What to expect from Georgia’s Senate runoff | FiveThirtyEight
And even in states where there weren’t split-ticket winners, there were still big gaps in candidate performance. Ohio Gov. Mike DeWine, a Republican, won reelection by nearly 26 percentage points at the same time the GOP Senate candidate, J.D. Vance, won by just 6 points.2 In Pennsylvania, Democrat John Fetterman did well enough in the U.S. Senate race against Republican Mehmet Oz, but Democrat Josh Shapiro nonetheless won by a much larger margin against Republican Doug Mastriano in the gubernatorial contest.
Alternatively, we can benchmark candidates against the partisan lean index in each state, which measures a state’s partisan baseline and is mostly based on recent performance in presidential races.

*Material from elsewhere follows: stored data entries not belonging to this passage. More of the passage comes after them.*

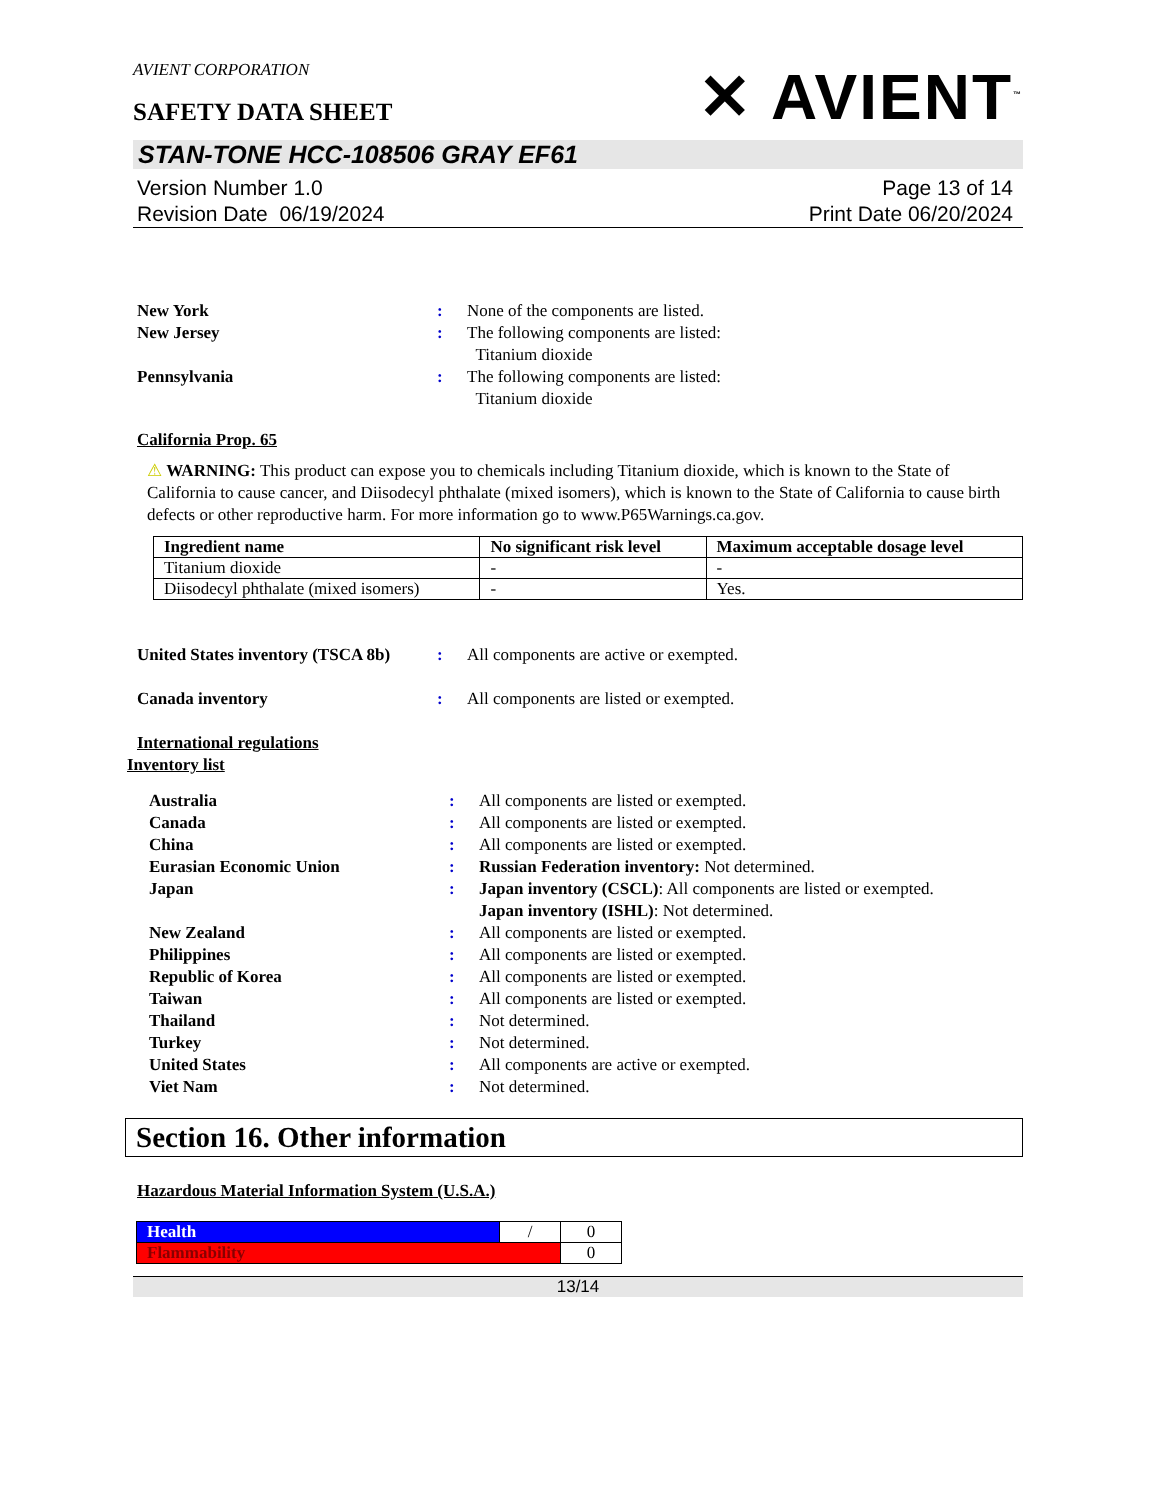AVIENT CORPORATION
SAFETY DATA SHEET
✕ AVIENT<sup>™</sup>
STAN-TONE HCC-108506 GRAY EF61
Version Number 1.0
Revision Date 06/19/2024
Page 13 of 14
Print Date 06/20/2024
New York : None of the components are listed.
New Jersey : The following components are listed:
Titanium dioxide
Pennsylvania : The following components are listed:
Titanium dioxide
California Prop. 65
⚠ WARNING: This product can expose you to chemicals including Titanium dioxide, which is known to the State of California to cause cancer, and Diisodecyl phthalate (mixed isomers), which is known to the State of California to cause birth defects or other reproductive harm. For more information go to www.P65Warnings.ca.gov.
| Ingredient name | No significant risk level | Maximum acceptable dosage level |
| --- | --- | --- |
| Titanium dioxide | - | - |
| Diisodecyl phthalate (mixed isomers) | - | Yes. |
United States inventory (TSCA 8b)
: All components are active or exempted.
Canada inventory : All components are listed or exempted.
International regulations
Inventory list
Australia : All components are listed or exempted.
Canada : All components are listed or exempted.
China : All components are listed or exempted.
Eurasian Economic Union : Russian Federation inventory: Not determined.
Japan : Japan inventory (CSCL): All components are listed or exempted.
Japan inventory (ISHL): Not determined.
New Zealand : All components are listed or exempted.
Philippines : All components are listed or exempted.
Republic of Korea : All components are listed or exempted.
Taiwan : All components are listed or exempted.
Thailand : Not determined.
Turkey : Not determined.
United States : All components are active or exempted.
Viet Nam : Not determined.
Section 16. Other information
Hazardous Material Information System (U.S.A.)
| Health | / | 0 |
| Flammability | | 0 |
13/14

For this comparison, we’ll use the projected final Senate results as estimated by The New York Times/Upshot’s “Needle”:3
|State||Democratic candidate||Republican candidate||538 PLI||NYT Needle Proj.||Diff.|
|AZ||Mark Kelly*||Blake Masters||R+7.1||D+2.8||+9.9|
|NH||Maggie Hassan*||Donald C. Bolduc||D+0.6||D+9.0||+8.4|
|GA||Raphael Warnock*||Herschel Junior Walker||R+7.4||D+0.5||+7.9|
|CO||Michael Bennet*||Joe O’Dea||D+6.7||D+14.0||+7.3|
|PA||John Fetterman||Mehmet Oz||R+3.0||D+4.0||+7.0|
|OH||Tim Ryan||J.D. Vance||R+12.1||R+6.6||+5.5|
|NV||Catherine Cortez Masto*||Adam Paul Laxalt||R+2.5||D+0.4||+2.9|
|WI||Mandela Barnes||Ron Johnson*||R+3.8||R+1.3||+2.5|
|NC||Cheri Beasley||Ted Budd||R+4.8||R+3.7||+1.1|
|WA||Patty Murray*||Tiffany Smiley||D+14.2||D+11.0||-3.2|
|FL||Val Demings||Marco Rubio*||R+7.4||R+16.0||-8.6|
If The Upshot’s estimates are right, then Democrats will have outperformed the partisan lean of the state in all but two battleground Senate races: Washington, where Republican Tiffany Smiley seems to have held her own against incumbent Democrat Patty Murray, and Florida, where Marco Rubio appears to have cruised to reelection by double digits.

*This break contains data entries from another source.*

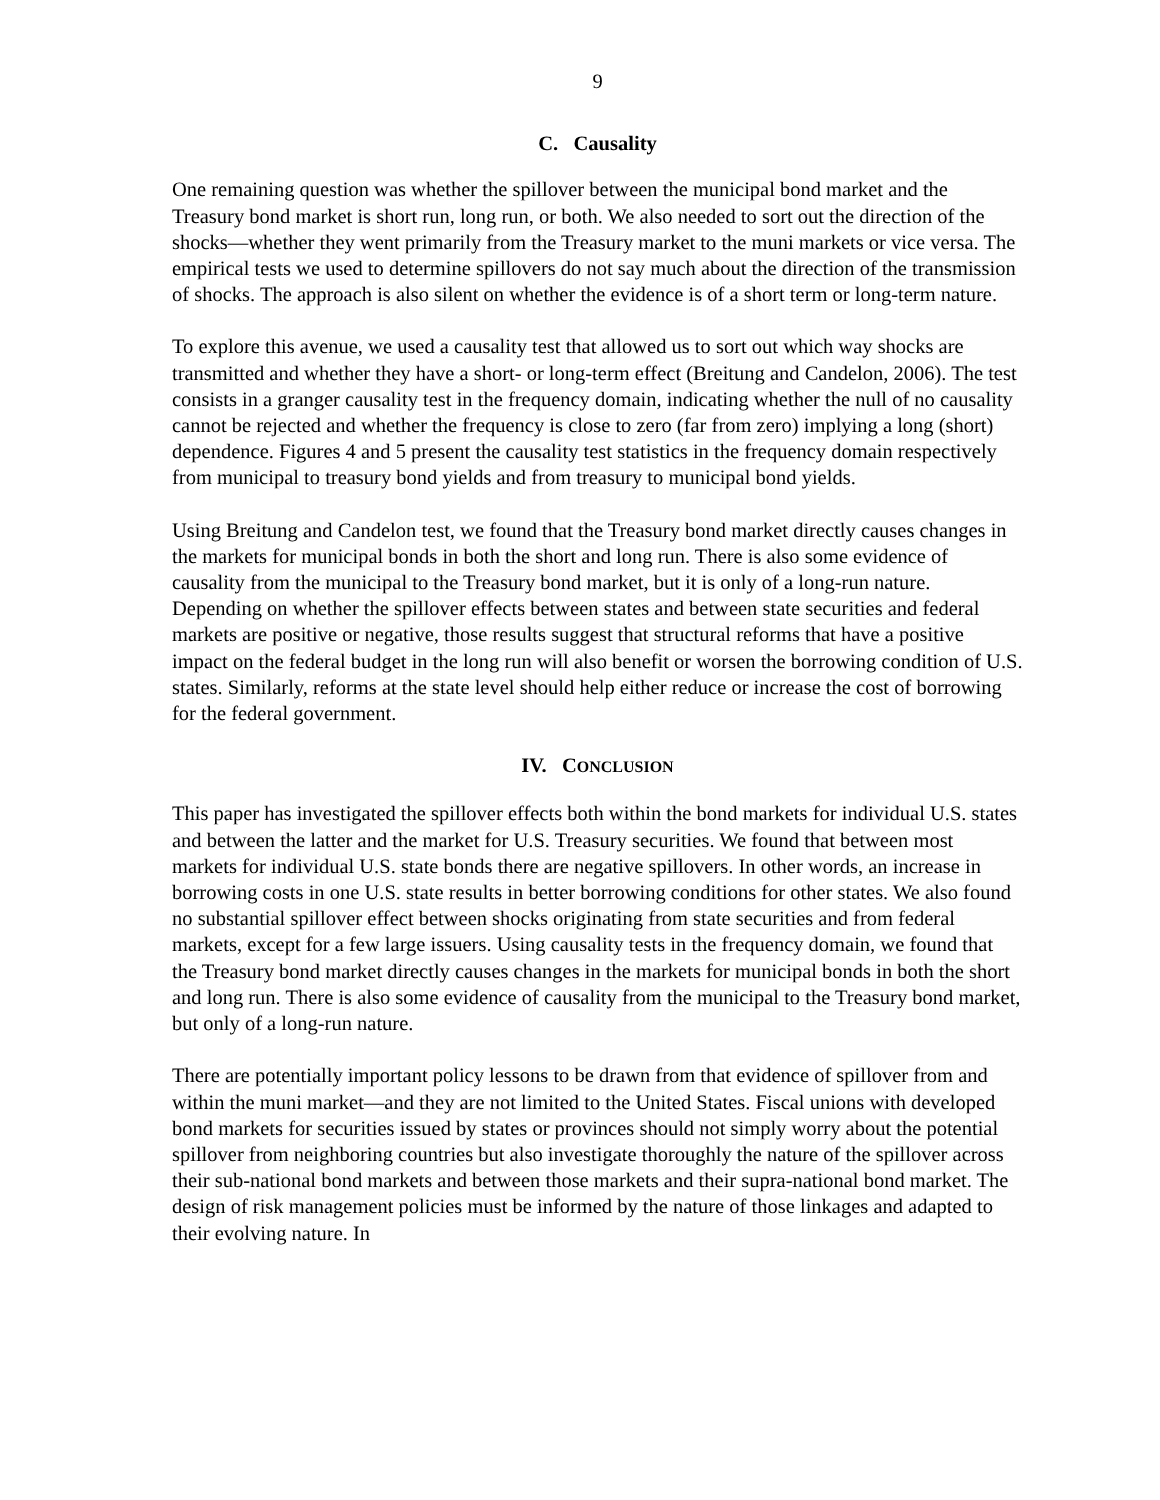9
C. Causality
One remaining question was whether the spillover between the municipal bond market and the Treasury bond market is short run, long run, or both. We also needed to sort out the direction of the shocks—whether they went primarily from the Treasury market to the muni markets or vice versa. The empirical tests we used to determine spillovers do not say much about the direction of the transmission of shocks. The approach is also silent on whether the evidence is of a short term or long-term nature.
To explore this avenue, we used a causality test that allowed us to sort out which way shocks are transmitted and whether they have a short- or long-term effect (Breitung and Candelon, 2006). The test consists in a granger causality test in the frequency domain, indicating whether the null of no causality cannot be rejected and whether the frequency is close to zero (far from zero) implying a long (short) dependence. Figures 4 and 5 present the causality test statistics in the frequency domain respectively from municipal to treasury bond yields and from treasury to municipal bond yields.
Using Breitung and Candelon test, we found that the Treasury bond market directly causes changes in the markets for municipal bonds in both the short and long run. There is also some evidence of causality from the municipal to the Treasury bond market, but it is only of a long-run nature. Depending on whether the spillover effects between states and between state securities and federal markets are positive or negative, those results suggest that structural reforms that have a positive impact on the federal budget in the long run will also benefit or worsen the borrowing condition of U.S. states. Similarly, reforms at the state level should help either reduce or increase the cost of borrowing for the federal government.
IV. CONCLUSION
This paper has investigated the spillover effects both within the bond markets for individual U.S. states and between the latter and the market for U.S. Treasury securities. We found that between most markets for individual U.S. state bonds there are negative spillovers. In other words, an increase in borrowing costs in one U.S. state results in better borrowing conditions for other states. We also found no substantial spillover effect between shocks originating from state securities and from federal markets, except for a few large issuers. Using causality tests in the frequency domain, we found that the Treasury bond market directly causes changes in the markets for municipal bonds in both the short and long run. There is also some evidence of causality from the municipal to the Treasury bond market, but only of a long-run nature.
There are potentially important policy lessons to be drawn from that evidence of spillover from and within the muni market—and they are not limited to the United States. Fiscal unions with developed bond markets for securities issued by states or provinces should not simply worry about the potential spillover from neighboring countries but also investigate thoroughly the nature of the spillover across their sub-national bond markets and between those markets and their supra-national bond market. The design of risk management policies must be informed by the nature of those linkages and adapted to their evolving nature. In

This measure isn’t perfect. States like Colorado and Florida may be trending in different directions relative to their historic norms, so results like these may say as much about the electorate as the candidates. We also don’t know what the overall national environment was on Tuesday. Maybe Democrats beat their partisan lean everywhere on Tuesday and not just in these battleground Senate races, although an early estimate from Patrick Ruffini of Echelon Insights suggests that Republicans will win the popular vote for the U.S. House, which would make Democrats’ strong performances in Senate battlegrounds even more impressive by comparison.

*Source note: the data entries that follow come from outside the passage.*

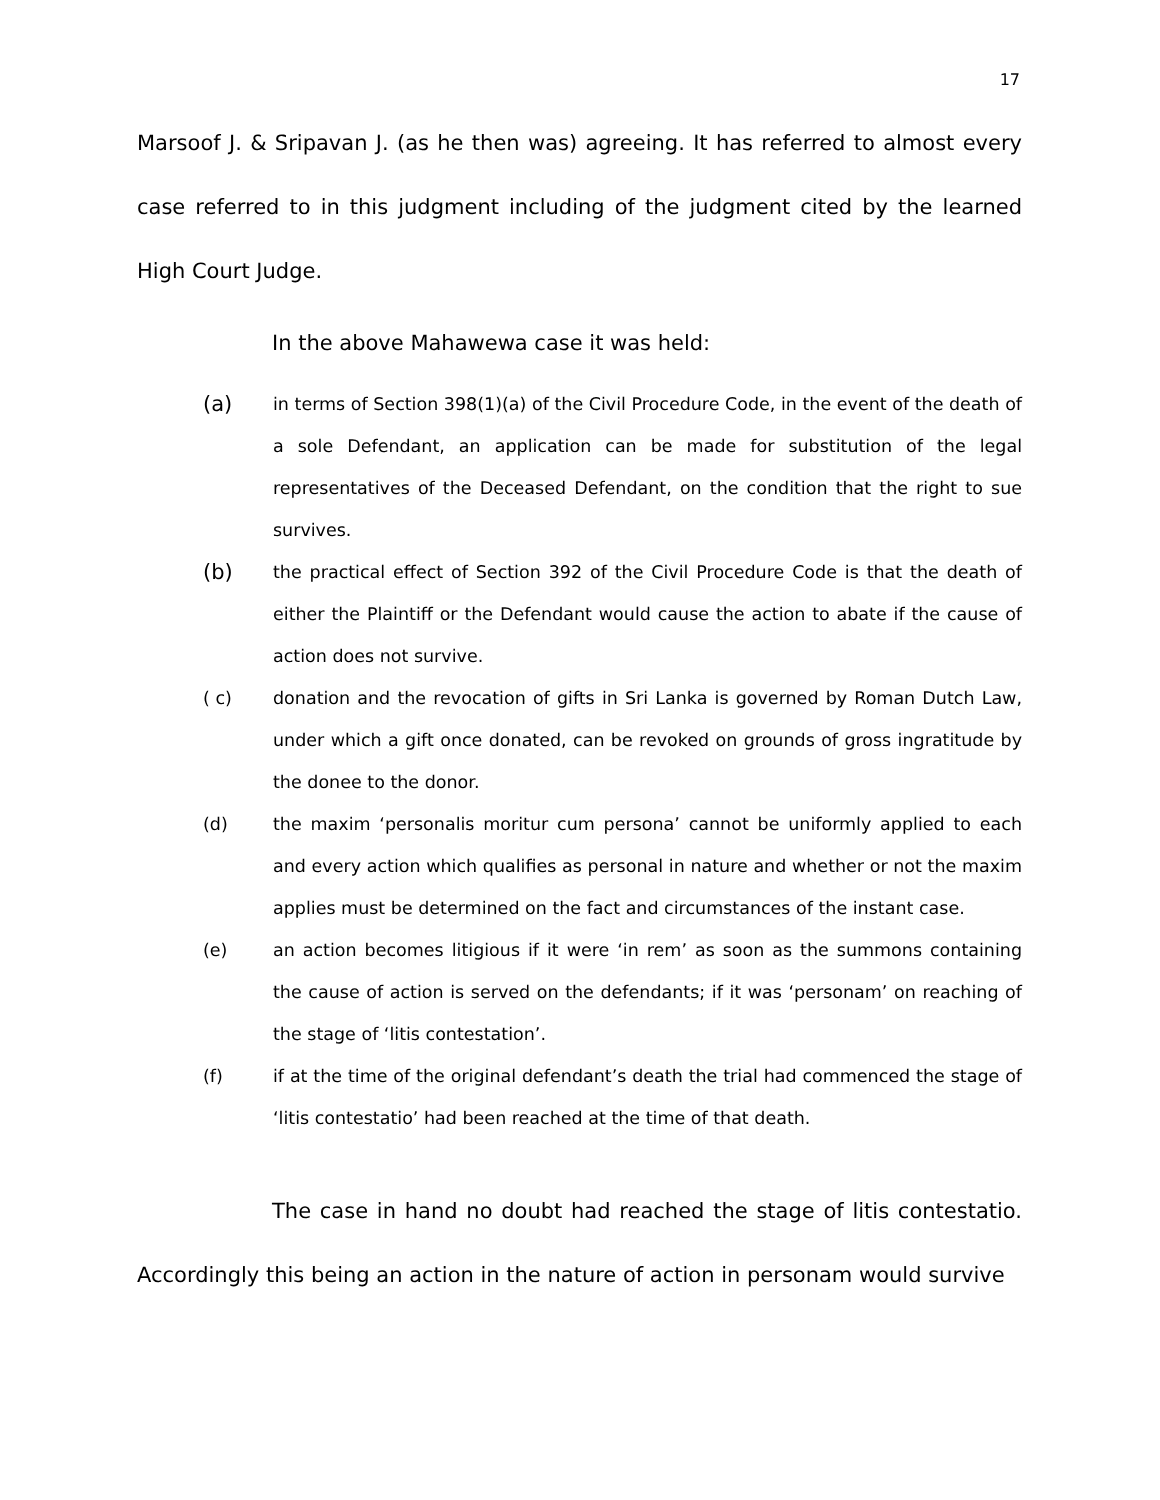17
Marsoof J. & Sripavan J. (as he then was) agreeing. It has referred to almost every case referred to in this judgment including of the judgment cited by the learned High Court Judge.
In the above Mahawewa case it was held:
(a)
in terms of Section 398(1)(a) of the Civil Procedure Code, in the event of the death of a sole Defendant, an application can be made for substitution of the legal representatives of the Deceased Defendant, on the condition that the right to sue survives.
(b)
the practical effect of Section 392 of the Civil Procedure Code is that the death of either the Plaintiff or the Defendant would cause the action to abate if the cause of action does not survive.
( c) donation and the revocation of gifts in Sri Lanka is governed by Roman Dutch Law, under which a gift once donated, can be revoked on grounds of gross ingratitude by the donee to the donor.
(d) the maxim ‘personalis moritur cum persona’ cannot be uniformly applied to each and every action which qualifies as personal in nature and whether or not the maxim applies must be determined on the fact and circumstances of the instant case.
(e) an action becomes litigious if it were ‘in rem’ as soon as the summons containing the cause of action is served on the defendants; if it was ‘personam’ on reaching of the stage of ‘litis contestation’.
(f) if at the time of the original defendant’s death the trial had commenced the stage of ‘litis contestatio’ had been reached at the time of that death.
The case in hand no doubt had reached the stage of litis contestatio. Accordingly this being an action in the nature of action in personam would survive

None of this is surprising — in fact, it’s common: In the 2018 midterms, the results in a number of major Senate races also significantly diverged from the partisan lean of the state. This year, Republicans nominated a series of inexperienced Senate candidates, and such candidates tend to underperform statewide benchmarks. And although the incumbency advantage is smaller than it once was, some of the strongest-performing candidates, such as Rubio and New Hampshire Democrat Maggie Hassan, were incumbents. And candidate quality almost certainly matters less than it once did, given the high partisanship of the modern political era. We’ve even made some changes to our forecast model to reflect this.
Still, another feature of modern American politics is exceptionally close races. So a candidate who underperforms by even 2 or 3 percentage points — let alone 5, 10 or more points — will often cost their party the election. Sometimes, quality has a big effect on quantity.
CORRECTION (Nov. 10, 2022, 10:50 a.m.): A previous version of this article misspelled the first name of Patrick Ruffini from Echelon Insights.